Collected data entries:
········

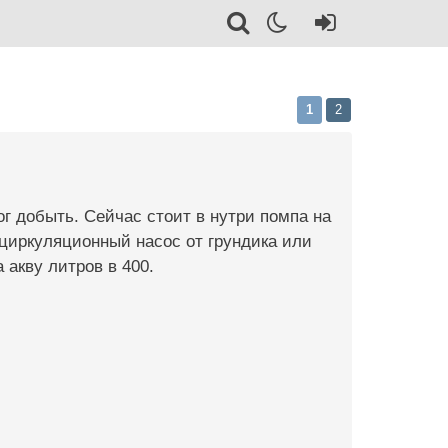
1
2
ог добыть. Сейчас стоит в нутри помпа на
, циркуляционный насос от грундика или
 акву литров в 400.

········

### About this exercise
For each entry, copy the text exactly and leave out any image it carries.

### Solution to this exercise
1
2
ог добыть. Сейчас стоит в нутри помпа на
, циркуляционный насос от грундика или
 акву литров в 400.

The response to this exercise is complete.